The sun sets over the ranch, a can of beer cracks, and an acoustic guitar wrangles the day's thoughts and memories into a semblance of order.
During moments like these, California-born and Nashville-based singer and songwriter Emily Nenni chronicles her life through delicate songcraft rife with honky-tonk spirit and spiked with just the right amount of soul. In possession of a deep understanding of music stoked by a lifelong passion and sharp chops shaped by endless sets in smoky bars and sizzling doublewides, she asserts herself as the consummate country storyteller on her full-length debut album, On The Ranch [Normaltown/New West Records].
"What I love about country is the songs can be very honest and vulnerable, yet they're beautiful enough to make you cry," she notes. "My music is sweet and sad, but I don't take myself too seriously. It's old school honky-tonk with a slightly different flavor."

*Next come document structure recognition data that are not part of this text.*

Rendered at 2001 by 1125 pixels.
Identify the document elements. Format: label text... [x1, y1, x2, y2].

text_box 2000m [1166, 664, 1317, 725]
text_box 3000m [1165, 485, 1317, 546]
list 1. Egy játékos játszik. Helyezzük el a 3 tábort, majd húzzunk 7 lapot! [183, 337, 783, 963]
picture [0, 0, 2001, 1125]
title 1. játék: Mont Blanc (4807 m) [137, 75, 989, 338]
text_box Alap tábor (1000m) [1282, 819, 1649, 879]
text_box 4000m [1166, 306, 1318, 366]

Her story represents the difference. Growing up in the Bay Area "in a family of music nerds," her father worked in radio, and she even attended her first Bruce Springsteen show in utero. Mom and dad took her to countless concerts as a kid and regaled her with endless tales of music lore. Emily's mother introduced her to the likes of Patsy Cline, Willie Nelson, Jessi Colter, and Hank Williams, while her father spun James Brown and John Coltrane. Following high school, she attended Columbia College with a major in audio engineering. After a year, she dropped out and saved up enough money to move to Nashville -- despite not knowing a soul in the city. In order to break into the iconic Robert's Western World on Broadway, she baked cookies for the bouncers and house band, finding herself on stage not long after. Simultaneously, she sharpened her skills at Santa's Pub, often playing all night and building a buzz in the process.
"I moved to Nashville, because it felt homey to me," she says. "Once I got there, it was a big country music education."
Eventually, she linked up with producer and frequent collaborator Mike Eli. Together, they cut her independent debut LP, Hell of a Woman, in 2017. Next up, she joined forces with Teddy and The Rough Riders for the I Owe You Nothin' EP before serving up 2020's Long Game EP. The latter's title track cracked over 1 million streams as she caught the attention of Normaltown & New West and signed to the label. Plus, she earned critical acclaim from the likes of Glide Magazine who proclaimed, "Nenni possesses a unique and deeply charismatic vocal charm."
In the end, Emily gives country a new perspective altogether.
"When you listen to me, I hope you relate," she leaves off. "I hope you laugh, cry, and want to hear more. I'm a honky-tonk girl who's just getting started."